El Estado tampoco respetó la vida de los guerrilleros, que debían haber sido sometidos y juzgados, pero no torturados, asesinados y desaparecidos, como ocurrió con Irma Franco, como lo reconoce hoy el propio excoronel Plazas.

Estos hechos atroces pretendieron ser justificados: el M-19 llamó su ataque “Operación Antonio Nariño por los derechos del Hombre”; había que defender la democracia, argumentaron el Gobierno y los militares. Pero ambos se equivocan: la democracia y los derechos humanos están fundados en una cierta ética de la mesura pues suponen que hay medios tan innobles y despreciables, como la toma de rehenes, las torturas o las desapariciones, que ni siquiera los ideales más nobles pueden justificarlos.

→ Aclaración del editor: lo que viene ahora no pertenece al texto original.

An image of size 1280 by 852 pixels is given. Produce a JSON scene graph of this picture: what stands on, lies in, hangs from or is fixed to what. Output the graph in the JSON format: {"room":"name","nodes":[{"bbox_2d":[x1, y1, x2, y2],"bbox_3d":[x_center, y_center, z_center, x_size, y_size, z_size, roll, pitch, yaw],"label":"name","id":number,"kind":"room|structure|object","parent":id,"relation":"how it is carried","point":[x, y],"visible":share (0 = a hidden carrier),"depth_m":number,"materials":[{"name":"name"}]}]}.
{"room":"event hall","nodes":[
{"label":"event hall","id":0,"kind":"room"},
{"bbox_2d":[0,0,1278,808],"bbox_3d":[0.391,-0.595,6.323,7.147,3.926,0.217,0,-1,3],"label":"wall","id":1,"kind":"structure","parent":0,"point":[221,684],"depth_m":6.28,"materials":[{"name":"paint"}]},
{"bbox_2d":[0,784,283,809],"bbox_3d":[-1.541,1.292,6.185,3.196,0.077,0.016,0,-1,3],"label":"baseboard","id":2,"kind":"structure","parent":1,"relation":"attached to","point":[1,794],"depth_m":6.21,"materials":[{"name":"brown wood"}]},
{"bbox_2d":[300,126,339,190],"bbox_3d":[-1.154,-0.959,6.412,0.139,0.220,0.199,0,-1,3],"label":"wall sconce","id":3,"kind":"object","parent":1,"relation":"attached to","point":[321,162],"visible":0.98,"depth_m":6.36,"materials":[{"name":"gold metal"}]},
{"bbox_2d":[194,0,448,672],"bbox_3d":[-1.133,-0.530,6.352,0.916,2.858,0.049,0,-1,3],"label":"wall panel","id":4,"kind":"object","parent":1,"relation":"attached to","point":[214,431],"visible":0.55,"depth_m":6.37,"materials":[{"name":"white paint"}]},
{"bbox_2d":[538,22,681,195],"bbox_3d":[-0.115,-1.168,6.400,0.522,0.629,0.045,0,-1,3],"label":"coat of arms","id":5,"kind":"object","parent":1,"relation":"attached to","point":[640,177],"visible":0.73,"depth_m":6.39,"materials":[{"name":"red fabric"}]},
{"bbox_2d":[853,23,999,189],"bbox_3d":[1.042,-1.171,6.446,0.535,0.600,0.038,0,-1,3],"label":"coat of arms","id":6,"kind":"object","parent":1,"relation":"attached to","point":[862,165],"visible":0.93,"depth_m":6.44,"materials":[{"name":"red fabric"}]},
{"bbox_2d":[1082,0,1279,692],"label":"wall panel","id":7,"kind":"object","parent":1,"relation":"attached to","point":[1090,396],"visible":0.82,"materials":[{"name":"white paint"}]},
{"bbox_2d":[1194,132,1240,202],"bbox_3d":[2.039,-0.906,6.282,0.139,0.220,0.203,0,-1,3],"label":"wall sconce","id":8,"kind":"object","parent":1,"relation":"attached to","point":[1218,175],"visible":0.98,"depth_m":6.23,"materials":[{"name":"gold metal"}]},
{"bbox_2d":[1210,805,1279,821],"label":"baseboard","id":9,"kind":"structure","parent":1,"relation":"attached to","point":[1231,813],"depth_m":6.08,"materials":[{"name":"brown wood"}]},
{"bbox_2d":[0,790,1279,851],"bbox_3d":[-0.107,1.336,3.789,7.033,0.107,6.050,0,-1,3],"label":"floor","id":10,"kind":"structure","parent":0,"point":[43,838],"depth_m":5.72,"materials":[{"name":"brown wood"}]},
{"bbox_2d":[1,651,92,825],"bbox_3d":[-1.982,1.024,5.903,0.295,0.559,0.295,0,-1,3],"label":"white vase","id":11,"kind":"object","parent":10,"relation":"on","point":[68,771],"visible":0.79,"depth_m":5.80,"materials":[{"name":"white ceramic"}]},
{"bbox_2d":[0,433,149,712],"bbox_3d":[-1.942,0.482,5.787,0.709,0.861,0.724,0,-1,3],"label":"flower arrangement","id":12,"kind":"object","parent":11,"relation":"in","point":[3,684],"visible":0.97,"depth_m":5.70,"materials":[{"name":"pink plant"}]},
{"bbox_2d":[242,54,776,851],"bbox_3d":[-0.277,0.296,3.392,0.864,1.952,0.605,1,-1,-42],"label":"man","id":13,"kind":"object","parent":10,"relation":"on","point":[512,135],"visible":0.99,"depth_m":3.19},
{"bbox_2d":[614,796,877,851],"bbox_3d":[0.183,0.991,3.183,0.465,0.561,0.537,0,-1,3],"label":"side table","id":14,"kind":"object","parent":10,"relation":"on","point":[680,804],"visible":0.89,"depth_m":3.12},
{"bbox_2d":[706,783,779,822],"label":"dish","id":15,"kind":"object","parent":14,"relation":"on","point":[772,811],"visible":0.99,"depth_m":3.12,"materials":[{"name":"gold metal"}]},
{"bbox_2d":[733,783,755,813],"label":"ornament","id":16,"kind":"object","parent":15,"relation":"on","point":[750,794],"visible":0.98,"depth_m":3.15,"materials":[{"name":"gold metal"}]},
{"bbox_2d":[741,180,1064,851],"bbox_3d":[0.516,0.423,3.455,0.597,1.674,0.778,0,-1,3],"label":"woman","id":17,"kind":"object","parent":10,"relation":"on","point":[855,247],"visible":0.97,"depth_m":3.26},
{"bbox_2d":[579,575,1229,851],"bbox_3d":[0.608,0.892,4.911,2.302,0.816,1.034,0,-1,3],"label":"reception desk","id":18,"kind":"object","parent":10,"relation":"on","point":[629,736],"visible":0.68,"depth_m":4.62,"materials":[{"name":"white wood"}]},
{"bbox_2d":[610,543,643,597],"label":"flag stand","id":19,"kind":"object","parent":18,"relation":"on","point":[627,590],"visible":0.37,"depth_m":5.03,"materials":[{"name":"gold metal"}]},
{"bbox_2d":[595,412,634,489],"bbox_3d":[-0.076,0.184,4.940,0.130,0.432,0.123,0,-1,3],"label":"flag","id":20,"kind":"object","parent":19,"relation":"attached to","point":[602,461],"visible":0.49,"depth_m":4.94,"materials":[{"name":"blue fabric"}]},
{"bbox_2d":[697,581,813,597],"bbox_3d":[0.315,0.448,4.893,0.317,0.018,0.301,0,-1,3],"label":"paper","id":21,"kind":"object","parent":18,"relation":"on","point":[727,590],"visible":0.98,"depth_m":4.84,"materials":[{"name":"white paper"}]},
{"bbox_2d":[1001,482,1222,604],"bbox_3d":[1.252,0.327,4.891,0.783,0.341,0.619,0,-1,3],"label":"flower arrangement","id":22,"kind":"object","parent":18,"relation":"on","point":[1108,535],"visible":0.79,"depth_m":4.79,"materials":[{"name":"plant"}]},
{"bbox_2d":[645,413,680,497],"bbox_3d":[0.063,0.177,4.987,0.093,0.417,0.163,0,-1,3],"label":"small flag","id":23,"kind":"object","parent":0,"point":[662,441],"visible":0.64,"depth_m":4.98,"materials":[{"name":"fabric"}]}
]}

Este desprecio por la vida ocurrió en el centro de Bogotá y ante los ojos de todo el mundo. Esas atrocidades no esclarecidas y que pretendieron ser justificadas estimularon entonces un desprecio por la vida semejante en el resto del país: la guerra sucia, los ataques guerrilleros, los atentados del narcotráfico y en general la violencia homicida aumentaron significativamente en toda Colombia.

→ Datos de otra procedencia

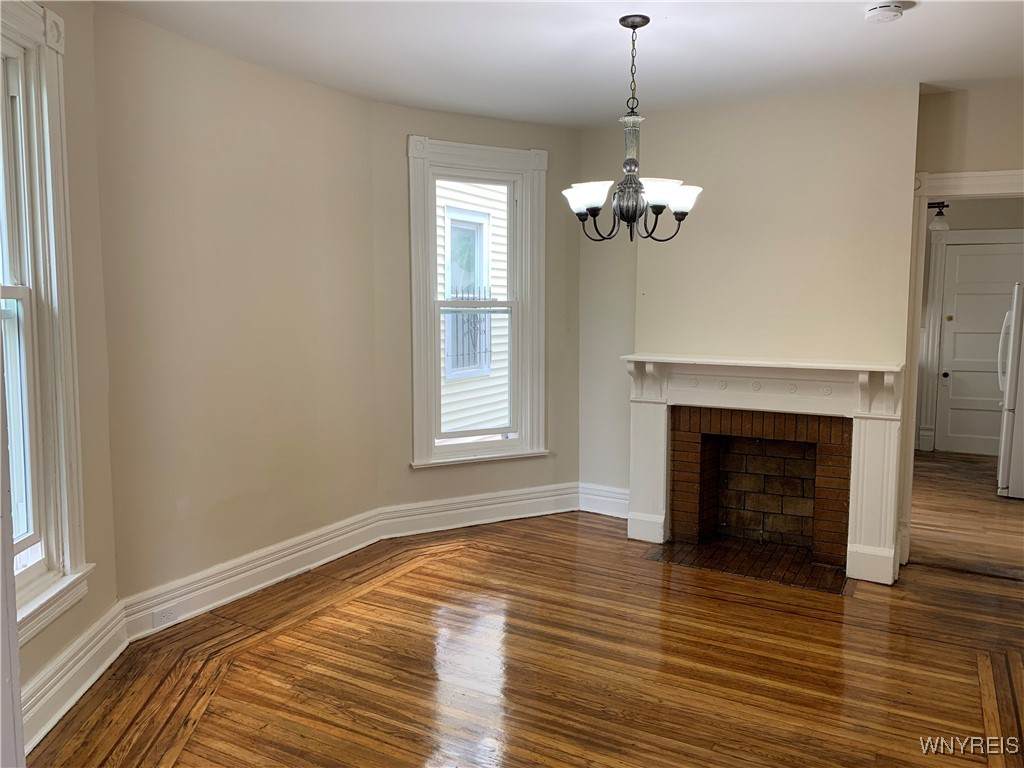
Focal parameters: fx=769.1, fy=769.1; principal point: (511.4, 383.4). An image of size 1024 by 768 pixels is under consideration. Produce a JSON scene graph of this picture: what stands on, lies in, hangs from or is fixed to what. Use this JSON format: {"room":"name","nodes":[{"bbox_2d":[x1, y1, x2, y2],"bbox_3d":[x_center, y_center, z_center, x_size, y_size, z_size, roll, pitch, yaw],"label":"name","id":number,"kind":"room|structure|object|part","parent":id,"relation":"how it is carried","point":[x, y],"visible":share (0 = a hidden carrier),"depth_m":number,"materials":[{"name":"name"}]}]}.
{"room":"dining room","nodes":[
{"label":"dining room","id":0,"kind":"room"},
{"bbox_2d":[2,0,118,750],"bbox_3d":[-1.637,-0.101,2.124,0.170,2.660,2.179,0,6,-5],"label":"left wall","id":1,"kind":"structure","parent":0,"point":[71,72],"depth_m":2.96,"materials":[{"name":"beige paint"}]},
{"bbox_2d":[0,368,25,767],"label":"door frame","id":2,"kind":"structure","parent":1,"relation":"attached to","point":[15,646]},
{"bbox_2d":[0,0,90,647],"bbox_3d":[-1.607,-0.199,2.209,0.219,2.116,1.184,0,6,-5],"label":"left window","id":3,"kind":"structure","parent":1,"relation":"in","point":[56,553],"depth_m":2.61,"materials":[{"name":"white paint"}]},
{"bbox_2d":[20,600,129,753],"bbox_3d":[-1.559,1.095,2.420,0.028,0.189,1.677,0,6,-4],"label":"baseboard","id":4,"kind":"structure","parent":1,"relation":"attached to","point":[87,646],"depth_m":2.76,"materials":[{"name":"white paint"}]},
{"bbox_2d":[91,2,379,610],"bbox_3d":[-1.294,-0.268,3.891,0.172,2.634,1.808,4,7,30],"label":"left wall","id":5,"kind":"structure","parent":0,"point":[181,168],"depth_m":3.64,"materials":[{"name":"beige paint"}]},
{"bbox_2d":[120,507,385,640],"bbox_3d":[-1.224,0.937,3.989,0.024,0.180,1.728,4,7,30],"label":"baseboard","id":6,"kind":"structure","parent":5,"relation":"attached to","point":[206,588],"depth_m":3.80,"materials":[{"name":"white paint"}]},
{"bbox_2d":[153,604,178,626],"bbox_3d":[-1.529,1.023,3.395,0.009,0.071,0.113,4,7,30],"label":"wall socket","id":7,"kind":"object","parent":6,"relation":"attached to","point":[164,616],"visible":0.98,"depth_m":3.39,"materials":[{"name":"white plastic"}]},
{"bbox_2d":[369,100,584,523],"bbox_3d":[-0.204,-0.381,4.997,1.591,2.627,0.160,-3,7,-27],"label":"window wall","id":8,"kind":"structure","parent":0,"point":[405,125],"depth_m":4.78,"materials":[{"name":"paint"}]},
{"bbox_2d":[373,482,577,539],"bbox_3d":[-0.176,0.820,5.033,1.441,0.186,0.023,-3,7,-28],"label":"baseboard","id":9,"kind":"structure","parent":8,"relation":"attached to","point":[514,517],"depth_m":4.99,"materials":[{"name":"white paint"}]},
{"bbox_2d":[406,135,547,466],"bbox_3d":[-0.234,-0.509,4.977,1.006,2.037,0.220,-3,7,-27],"label":"window","id":10,"kind":"structure","parent":8,"relation":"in","point":[418,366],"depth_m":4.97,"materials":[{"name":"white paint"}]},
{"bbox_2d":[27,468,1023,767],"bbox_3d":[0.683,1.259,2.505,4.934,0.110,5.821,4,7,30],"label":"floor","id":11,"kind":"structure","parent":0,"point":[204,749],"depth_m":3.09,"materials":[{"name":"brown wood"}]},
{"bbox_2d":[640,537,849,594],"bbox_3d":[1.325,1.000,4.359,1.100,0.017,0.558,4,7,30],"label":"brick hearth","id":12,"kind":"object","parent":11,"relation":"in","point":[827,588],"visible":0.85,"depth_m":4.32,"materials":[{"name":"brown brick"}]},
{"bbox_2d":[98,0,1023,128],"bbox_3d":[0.673,-1.441,2.172,5.036,0.118,5.518,4,7,30],"label":"ceiling","id":13,"kind":"structure","parent":0,"point":[916,24],"depth_m":3.48,"materials":[{"name":"white paint"}]},
{"bbox_2d":[563,15,701,242],"bbox_3d":[0.490,-1.040,3.209,0.586,0.912,0.576,4,7,30],"label":"chandelier","id":14,"kind":"object","parent":13,"relation":"hanging from","point":[639,16],"visible":1,"depth_m":3.16,"materials":[{"name":"metal"}]},
{"bbox_3d":[0.304,-0.754,3.119,0.167,0.100,0.161,4,7,30],"label":"shade","id":15,"kind":"part","parent":14,"relation":"part of","materials":[{"name":"white glass"}]},
{"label":"glass shade","id":16,"kind":"part","parent":14,"relation":"part of","materials":[{"name":"white glass"}]},
{"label":"stem","id":17,"kind":"part","parent":14,"relation":"part of","materials":[{"name":"silver"}]},
{"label":"shades","id":18,"kind":"part","parent":14,"relation":"part of","materials":[{"name":"white glass"}]},
{"bbox_3d":[0.555,-0.755,3.054,0.178,0.091,0.182,4,7,30],"label":"shade","id":19,"kind":"part","parent":14,"relation":"part of","materials":[{"name":"white glass"}]},
{"bbox_3d":[0.702,-0.770,3.228,0.164,0.098,0.163,4,7,30],"label":"shade","id":20,"kind":"part","parent":14,"relation":"part of","materials":[{"name":"white glass"}]},
{"bbox_2d":[863,1,906,22],"bbox_3d":[1.448,-1.450,2.989,0.142,0.045,0.141,4,7,30],"label":"smoke detector","id":21,"kind":"object","parent":13,"relation":"attached to","point":[885,11],"visible":0.98,"depth_m":2.96,"materials":[{"name":"white plastic"}]},
{"bbox_2d":[583,79,1006,564],"bbox_3d":[2.053,-0.308,4.361,3.969,2.655,0.228,4,7,30],"label":"fireplace wall","id":22,"kind":"structure","parent":0,"point":[1001,153],"depth_m":4.42,"materials":[{"name":"beige paint"}]},
{"bbox_2d":[577,482,628,517],"bbox_3d":[0.737,0.806,5.212,0.636,0.195,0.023,4,7,30],"label":"baseboard","id":23,"kind":"structure","parent":22,"relation":"attached to","point":[615,500],"depth_m":5.27,"materials":[{"name":"white paint"}]},
{"bbox_2d":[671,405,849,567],"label":"fireplace","id":24,"kind":"object","parent":22,"relation":"in","point":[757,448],"visible":0.93,"depth_m":4.71,"materials":[{"name":"brick"}]},
{"bbox_2d":[620,354,907,587],"bbox_3d":[1.412,0.431,4.448,1.642,1.139,0.278,4,7,30],"label":"fireplace mantel","id":25,"kind":"object","parent":22,"relation":"attached to","point":[641,508],"visible":1,"depth_m":4.32,"materials":[{"name":"white paint"}]},
{"bbox_2d":[899,168,1023,573],"bbox_3d":[2.673,-0.014,4.122,1.062,2.128,0.187,4,7,30],"label":"door frame","id":26,"kind":"structure","parent":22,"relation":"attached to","point":[969,181],"depth_m":4.21,"materials":[{"name":"white paint"}]},
{"bbox_2d":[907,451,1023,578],"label":"kitchen floor","id":27,"kind":"structure","parent":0,"point":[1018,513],"depth_m":5.30,"materials":[{"name":"brown wood"}]},
{"bbox_2d":[996,282,1023,499],"bbox_3d":[4.256,0.048,5.941,0.856,1.625,0.816,4,7,30],"label":"refrigerator","id":28,"kind":"object","parent":27,"relation":"on","point":[1012,364],"visible":0.99,"depth_m":5.83,"materials":[{"name":"white metal"}]},
{"bbox_3d":[3.812,-0.234,5.945,0.115,0.602,0.107,4,7,30],"label":"refrigerator handle","id":29,"kind":"part","parent":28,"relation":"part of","materials":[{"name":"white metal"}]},
{"bbox_2d":[914,194,1023,455],"bbox_3d":[4.584,-0.617,7.426,2.966,2.613,0.138,4,7,30],"label":"kitchen wall","id":30,"kind":"structure","parent":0,"point":[967,214],"depth_m":7.36,"materials":[{"name":"paint"}]},
{"bbox_2d":[928,201,950,231],"bbox_3d":[3.857,-1.529,6.976,0.204,0.278,0.179,4,7,30],"label":"light fixture","id":31,"kind":"object","parent":30,"relation":"attached to","point":[940,211],"visible":0.71,"depth_m":6.94,"materials":[{"name":"black"}]},
{"bbox_2d":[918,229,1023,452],"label":"door trim","id":32,"kind":"structure","parent":30,"relation":"attached to","point":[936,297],"depth_m":7.58,"materials":[{"name":"white paint"}]},
{"bbox_2d":[936,239,1023,458],"bbox_3d":[4.662,-0.306,7.420,0.895,2.027,0.105,4,7,30],"label":"kitchen door","id":33,"kind":"structure","parent":30,"relation":"in","point":[955,375],"depth_m":7.53,"materials":[{"name":"white paint"}]},
{"bbox_3d":[4.359,-0.090,7.767,0.065,0.072,0.075,4,7,30],"label":"doorknob","id":34,"kind":"part","parent":33,"relation":"part of","materials":[{"name":"black metal"}]},
{"bbox_2d":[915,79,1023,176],"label":"right wall","id":35,"kind":"structure","parent":0,"point":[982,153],"depth_m":4.04,"materials":[{"name":"beige paint"}]},
{"label":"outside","id":36,"kind":"structure","parent":0,"visible":0},
{"bbox_2d":[438,180,509,434],"bbox_3d":[-0.455,-1.671,8.811,1.137,6.629,5.565,4,7,30],"label":"neighboring house","id":37,"kind":"structure","parent":36,"point":[505,356],"depth_m":8.61,"materials":[{"name":"white plastic"}]},
{"bbox_2d":[442,204,492,379],"bbox_3d":[-0.499,-1.020,8.464,0.162,1.850,0.976,4,7,30],"label":"house window","id":38,"kind":"structure","parent":37,"relation":"in","point":[448,242],"depth_m":8.51,"materials":[{"name":"glass"}]},
{"bbox_2d":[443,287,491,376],"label":"window guard","id":39,"kind":"object","parent":37,"relation":"attached to","point":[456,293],"visible":0.38,"depth_m":8.63,"materials":[{"name":"black metal"}]}
]}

En cierta forma, la doble toma del Palacio fue el Bogotazo de la segunda mitad del Siglo XX. El 9 de abril, con sus atrocidades, nunca esclarecidas democráticamente, fue el quiebre que llevó a la terrible Violencia de los cincuenta. La doble toma del palacio, insuficientemente esclarecida, fue otro quiebre que alimentó otro ciclo de violencias. Por eso, y por la deuda moral con las víctimas, es que debemos esclarecer hasta el fondo los hechos del Palacio de Justicia.